Inveco Investment Company Limited: 0

Item 5.   Ownership of Five Percent or Less of a Class.

If this statement is being filed to report the fact that as of the date hereof the reporting person has ceased to be the beneficial owner of more than five percent of the class of securities, check the following [X].

Item 6.   Ownership of More than Five Percent on Behalf of Another Person.

Not applicable.


Item 7.   Identification and Classification of the Subsidiary Which Acquired the Security Being Reported on by the Parent Holding Company.

Not applicable.


Item 8.   Identification and Classification of Members of the Group.

Not applicable.


Item 9.   Notice of Dissolution of Group.

Not applicable.


Item 10.   Certification.

By signing below I certify that, to the best of my knowledge and belief, the securities referred to above were not acquired and are not held for the purpose of or with the effect of changing or influencing the control of the issuer of the securities and were not acquired and are not held in connection with or as a participant in any transaction having that purpose or effect.

SIGNATURE


After reasonable inquiry and to the best of my knowledge and belief, I certify that the information set forth in this statement is true, complete and correct.

Date: March 3, 2004

  Mr.

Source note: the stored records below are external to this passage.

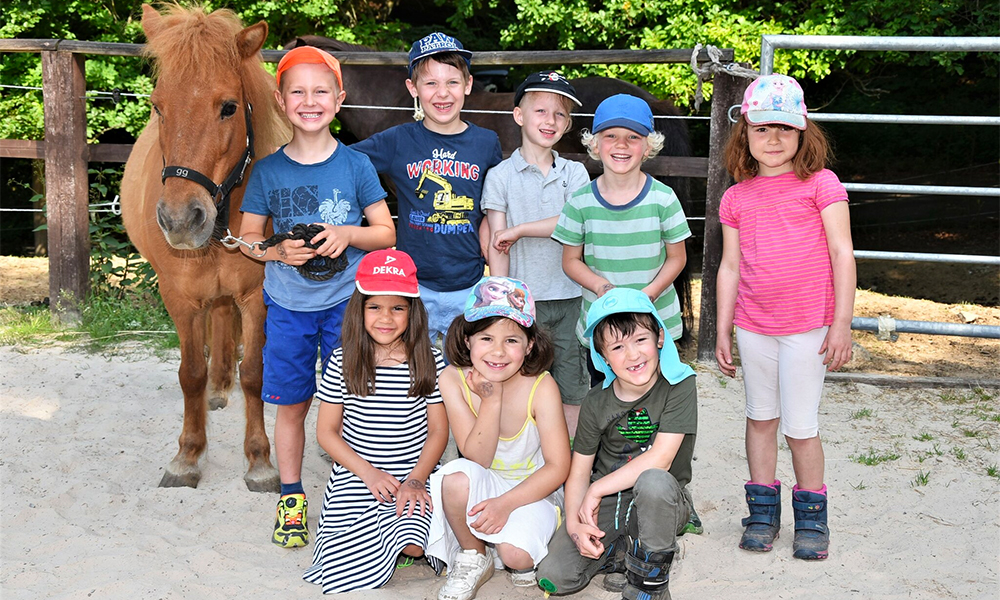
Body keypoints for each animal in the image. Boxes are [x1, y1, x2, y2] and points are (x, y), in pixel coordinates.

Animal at [120, 4, 290, 490]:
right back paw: (217, 388)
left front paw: (259, 460)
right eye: (157, 106)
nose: (180, 220)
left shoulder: (256, 298)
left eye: (228, 107)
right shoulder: (178, 297)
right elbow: (190, 374)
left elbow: (254, 374)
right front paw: (188, 455)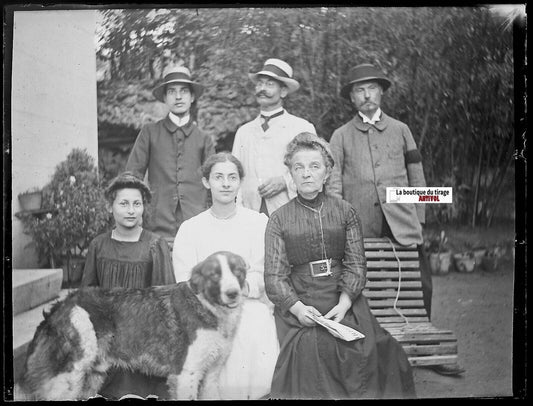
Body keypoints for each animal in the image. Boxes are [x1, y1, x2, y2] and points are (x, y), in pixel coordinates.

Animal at [16, 251, 247, 400]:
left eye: (238, 272)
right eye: (214, 275)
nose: (233, 293)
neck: (207, 306)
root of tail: (61, 305)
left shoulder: (210, 376)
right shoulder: (185, 375)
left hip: (92, 376)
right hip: (70, 374)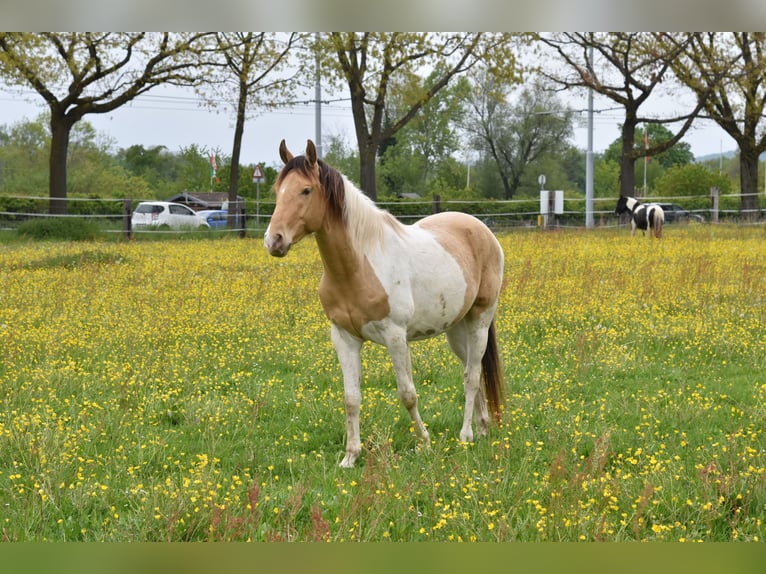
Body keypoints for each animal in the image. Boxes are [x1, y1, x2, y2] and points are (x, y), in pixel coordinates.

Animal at [264, 139, 506, 468]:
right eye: (277, 191)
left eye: (305, 190)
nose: (273, 240)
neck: (359, 265)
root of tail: (482, 230)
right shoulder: (344, 338)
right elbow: (351, 398)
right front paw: (350, 456)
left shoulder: (395, 336)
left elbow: (407, 393)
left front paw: (424, 442)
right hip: (457, 329)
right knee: (475, 369)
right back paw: (481, 429)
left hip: (480, 320)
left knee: (470, 377)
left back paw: (466, 435)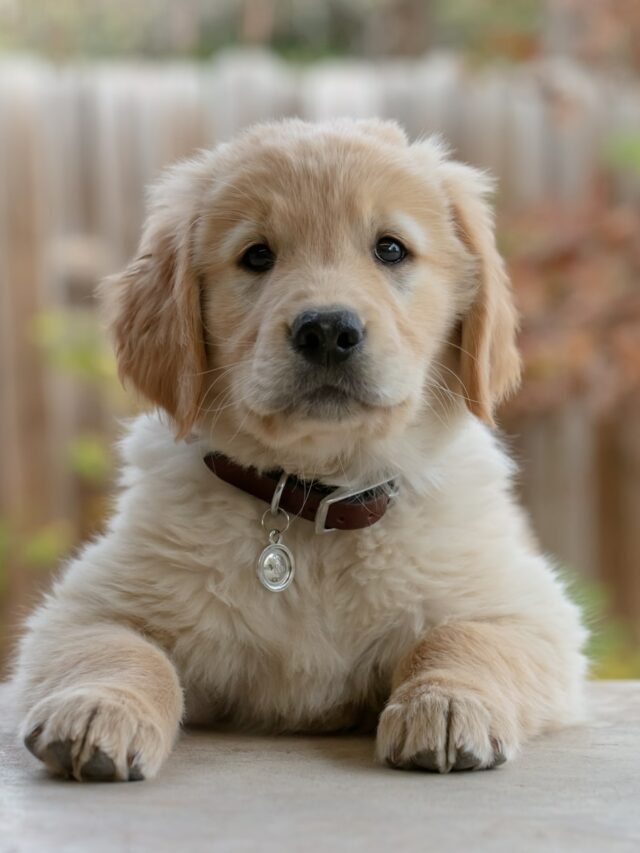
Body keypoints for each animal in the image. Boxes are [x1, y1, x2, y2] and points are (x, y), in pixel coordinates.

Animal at [12, 118, 588, 780]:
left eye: (391, 249)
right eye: (257, 255)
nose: (329, 331)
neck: (314, 503)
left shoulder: (528, 609)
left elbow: (463, 638)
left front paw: (446, 703)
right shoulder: (82, 608)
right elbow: (120, 650)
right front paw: (98, 707)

Ulrich Otto

         /s/ Ulrich Otto
       
  Ulrich Otto


  Otto Industries Europe B.V.

         /s/ Ulrich Otto
       
  By:   Ulrich Otto
Title:   President Directeur


  Inveco Investment Company Limited

         /s/ John Pierce
       
  By:   John Pierce
Title:   Director




EXHIBIT INDEX

Exhibit


1* Joint Filing Agreement by and among Mr. Ulrich Otto, Otto Investments USA LLC, Otto Industries Europe B.V. and Inveco Investment Company Limited, dated February 28, 2003.




* Previously filed as an exhibit to Amendment No. 3 to Schedule 13G on March 12, 2003.